Emerging from a fairly uneventful Friday, Wall Street has nonetheless concluded the week with a decline, marking it as the first faltering week after a three-week rally.
The S&P 500 showed a modest increment as it rose by 6.35 points or 0.1%, reaching 4,457.49 post a three-day stretch of continuous descent. Despite a rise on Friday, the index noted an overall fall of 1.3% for the week, impacted by Labor Day holiday which shortened the trading week.
The Dow Jones Industrial Average documented an increase of 75.86 or 0.2%, bringing it to a close at 34,576.59. Meanwhile, the Nasdaq composite had a slight push upward by 12.69 or 0.1%, to reach a wrap at 13,761.53.
All those indexes, however, expressed a decline over the past week, stirred by concerns that overheating economy may impel the Federal Reserve to persist high interest rates. Traders tuned-down the anticipation for 2022’s interest rate cuts from the Fed, influenced by data representing the robustness of the U.S. economy in the face of lofty rates and worldwide economic struggles.
Such economic insights have driven the yields in the bond market upward, consequently depressing stock prices. However, a relatively stable yield on Friday played a part in maintaining a calm atmosphere on Wall Street.
Smith & Wesson Brands documented a notable surge of 10.8% as the firearms manufacturer reported stronger-than-anticipated results for the three months through July. Despite the summer typically being a sluggish season for the company, its sales displayed a 35% boost from the previous year.
Kroger, the supermarket chain, ascended 3.1% occasioned by its earnings report. Though the company’s revenue didn’t meet expectations, its quarterly results superseded analysts’ predictions. Kroger and Albertsons have further announced an agreement to sell some stores, private-label brands, and other assets in a bid to seek regulatory approval for their proposed merger.

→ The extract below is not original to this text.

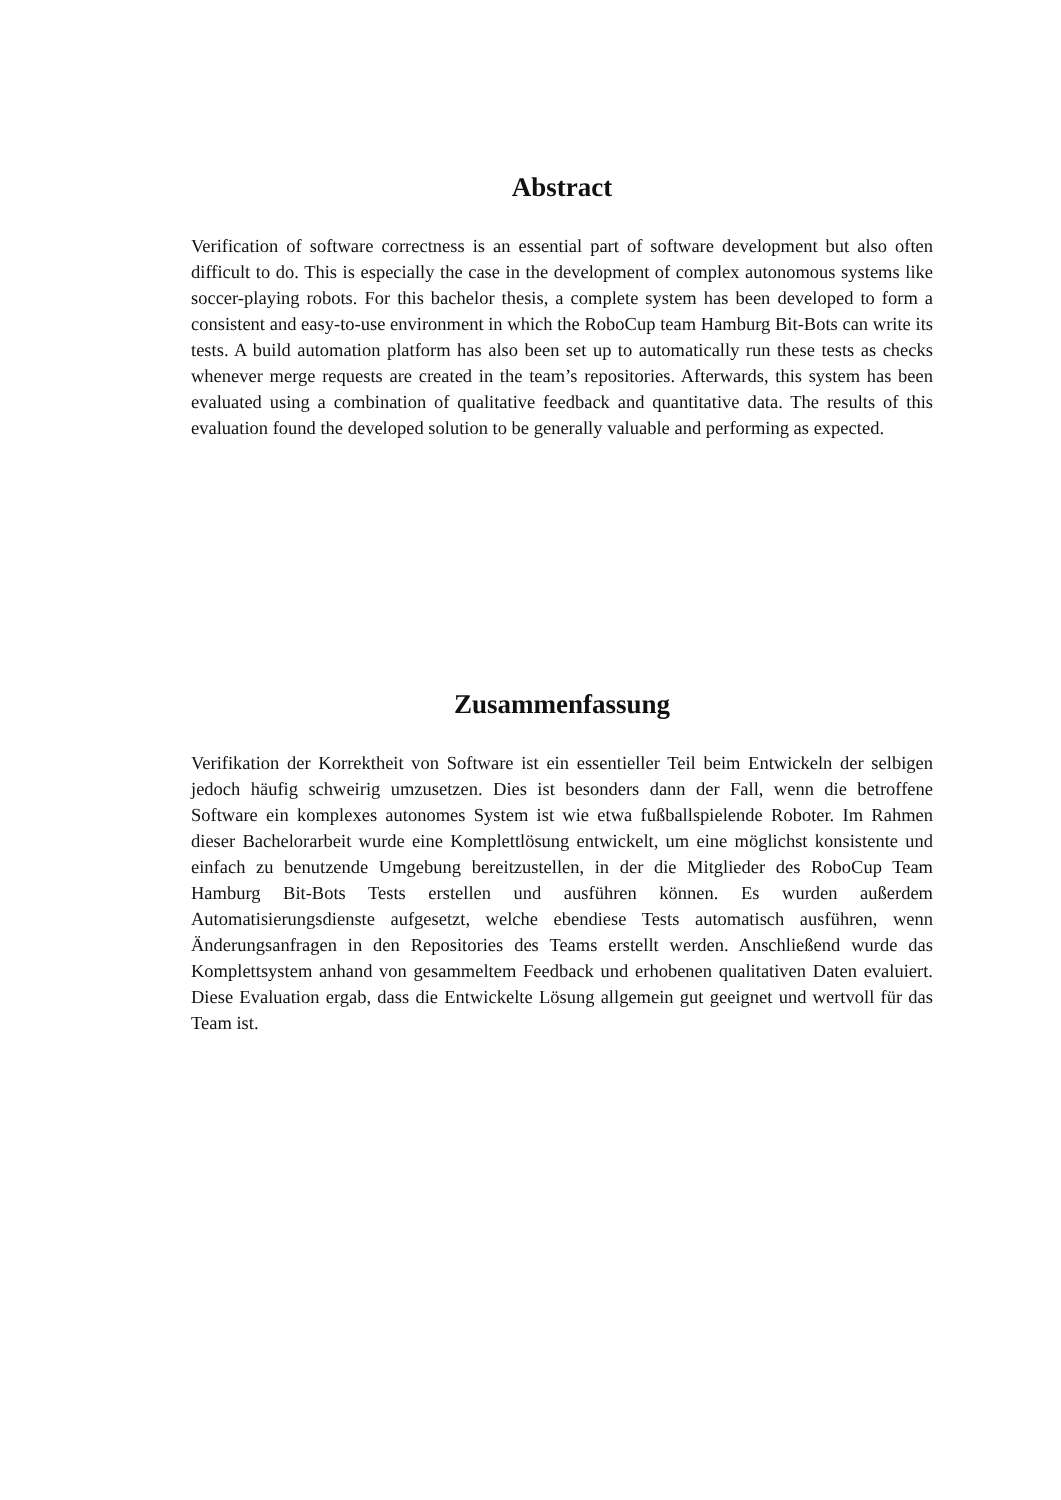Abstract
Verification of software correctness is an essential part of software development but also often difficult to do. This is especially the case in the development of complex autonomous systems like soccer-playing robots. For this bachelor thesis, a complete system has been developed to form a consistent and easy-to-use environment in which the RoboCup team Hamburg Bit-Bots can write its tests. A build automation platform has also been set up to automatically run these tests as checks whenever merge requests are created in the team’s repositories. Afterwards, this system has been evaluated using a combination of qualitative feedback and quantitative data. The results of this evaluation found the developed solution to be generally valuable and performing as expected.
Zusammenfassung
Verifikation der Korrektheit von Software ist ein essentieller Teil beim Entwickeln der selbigen jedoch häufig schweirig umzusetzen. Dies ist besonders dann der Fall, wenn die betroffene Software ein komplexes autonomes System ist wie etwa fußballspielende Roboter. Im Rahmen dieser Bachelorarbeit wurde eine Komplettlösung entwickelt, um eine möglichst konsistente und einfach zu benutzende Umgebung bereitzustellen, in der die Mitglieder des RoboCup Team Hamburg Bit-Bots Tests erstellen und ausführen können. Es wurden außerdem Automatisierungsdienste aufgesetzt, welche ebendiese Tests automatisch ausführen, wenn Änderungsanfragen in den Repositories des Teams erstellt werden. Anschließend wurde das Komplettsystem anhand von gesammeltem Feedback und erhobenen qualitativen Daten evaluiert. Diese Evaluation ergab, dass die Entwickelte Lösung allgemein gut geeignet und wertvoll für das Team ist.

Looking ahead to the upcoming week, a significant amount of attention will likely be drawn to the latest U.S. inflation update due on Wednesday. After hitting a peak above 9% last summer, inflation has been somewhat easing, but the remaining progress to reach the Fed’s 2% target has the potential to stir concerns.
The spectre of high rates intended to slow the economy and dent the job market could lead to an underpinning inflation. The threat lies in this pushing the Federal Reserve to potentially raise interest rates once again or, at the very least, keep them high longer than investors anticipate.

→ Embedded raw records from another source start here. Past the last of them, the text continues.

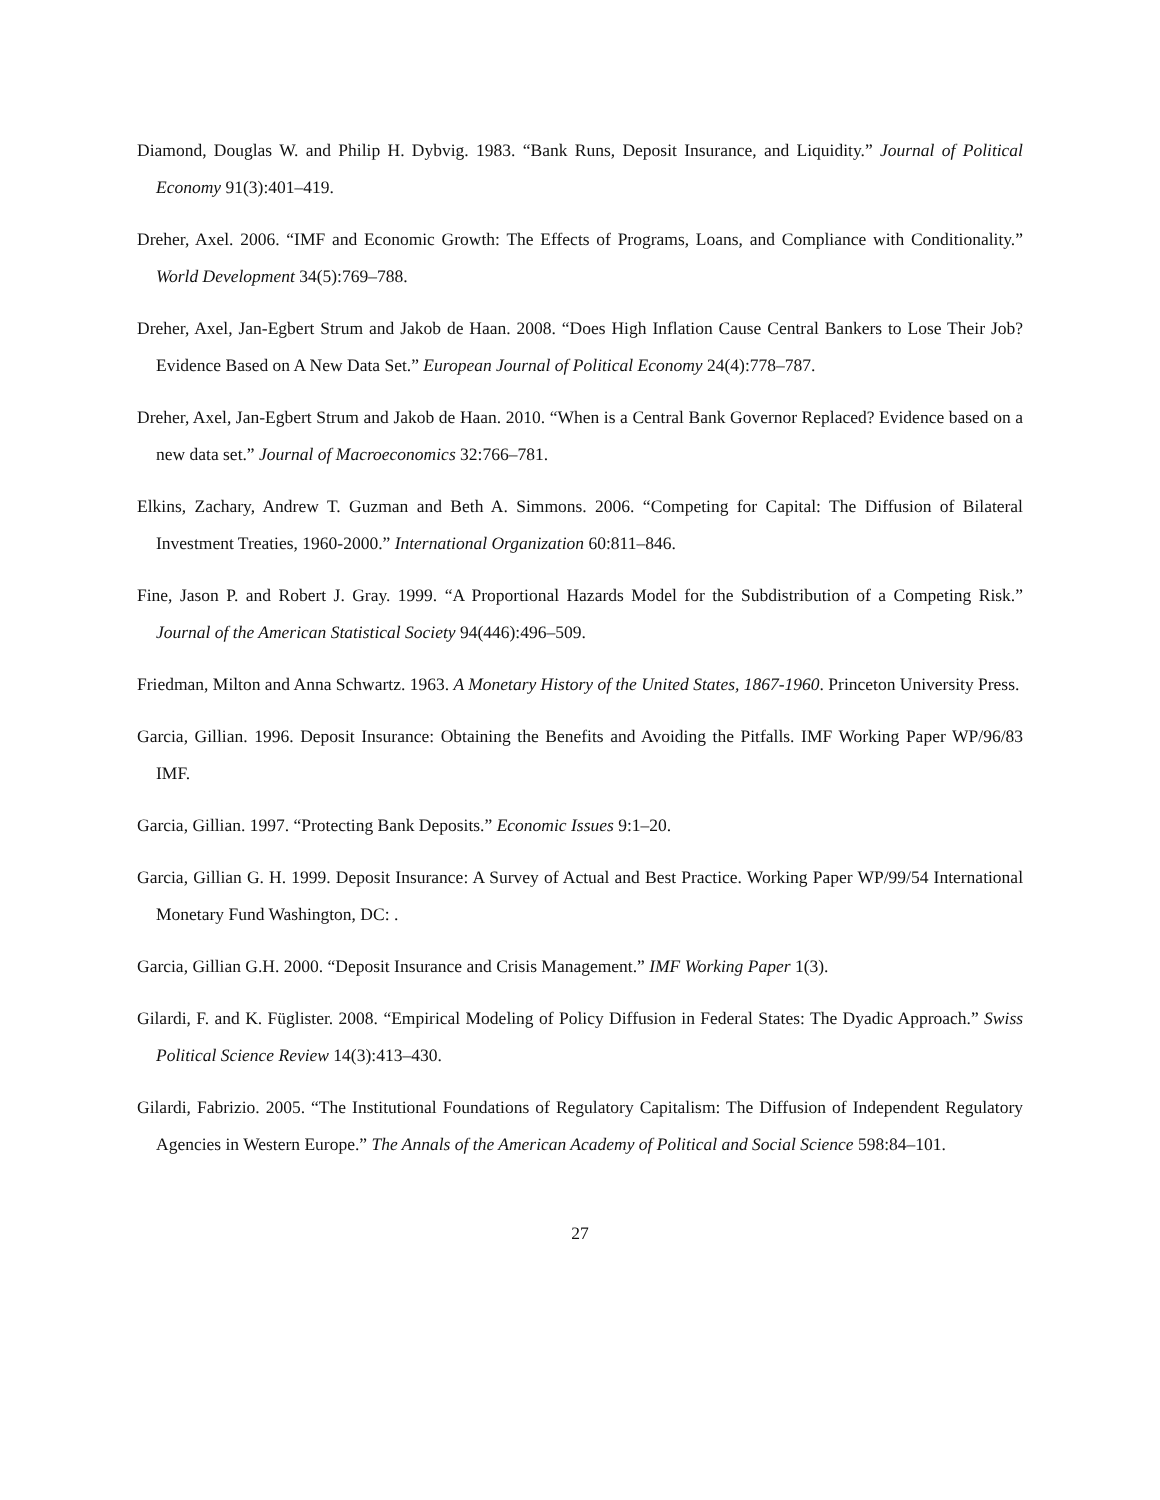Diamond, Douglas W. and Philip H. Dybvig. 1983. “Bank Runs, Deposit Insurance, and Liquidity.” Journal of Political Economy 91(3):401–419.
Dreher, Axel. 2006. “IMF and Economic Growth: The Effects of Programs, Loans, and Compliance with Conditionality.” World Development 34(5):769–788.
Dreher, Axel, Jan-Egbert Strum and Jakob de Haan. 2008. “Does High Inflation Cause Central Bankers to Lose Their Job? Evidence Based on A New Data Set.” European Journal of Political Economy 24(4):778–787.
Dreher, Axel, Jan-Egbert Strum and Jakob de Haan. 2010. “When is a Central Bank Governor Replaced? Evidence based on a new data set.” Journal of Macroeconomics 32:766–781.
Elkins, Zachary, Andrew T. Guzman and Beth A. Simmons. 2006. “Competing for Capital: The Diffusion of Bilateral Investment Treaties, 1960-2000.” International Organization 60:811–846.
Fine, Jason P. and Robert J. Gray. 1999. “A Proportional Hazards Model for the Subdistribution of a Competing Risk.” Journal of the American Statistical Society 94(446):496–509.
Friedman, Milton and Anna Schwartz. 1963. A Monetary History of the United States, 1867-1960. Princeton University Press.
Garcia, Gillian. 1996. Deposit Insurance: Obtaining the Benefits and Avoiding the Pitfalls. IMF Working Paper WP/96/83 IMF.
Garcia, Gillian. 1997. “Protecting Bank Deposits.” Economic Issues 9:1–20.
Garcia, Gillian G. H. 1999. Deposit Insurance: A Survey of Actual and Best Practice. Working Paper WP/99/54 International Monetary Fund Washington, DC: .
Garcia, Gillian G.H. 2000. “Deposit Insurance and Crisis Management.” IMF Working Paper 1(3).
Gilardi, F. and K. Füglister. 2008. “Empirical Modeling of Policy Diffusion in Federal States: The Dyadic Approach.” Swiss Political Science Review 14(3):413–430.
Gilardi, Fabrizio. 2005. “The Institutional Foundations of Regulatory Capitalism: The Diffusion of Independent Regulatory Agencies in Western Europe.” The Annals of the American Academy of Political and Social Science 598:84–101.
27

In discussions with their clients, strategists at Bank of America have noted an acceptance that rates may remain high for longer, even if some dispute over whether the Fed has concluded hiking rates persists.
Attention will also be cast across the globe next week, as the European Central Bank takes a call on rates and additional data regarding China’s economy is released. Disappointing results of China’s recovery from COVID-induced restrictions could also weigh in on global economic growth prospects.
In overseas stock markets, Japan’s Nikkei 225 registered a drop of 1.2% in response to a report indicating the world’s third-largest economy grew just at a 4.8% annual pace during the April-June quarter, a decrease from the prior estimate of 6% growth. This impacted indexes across much of Asia, marking them modestly lower, though European markets saw a rise.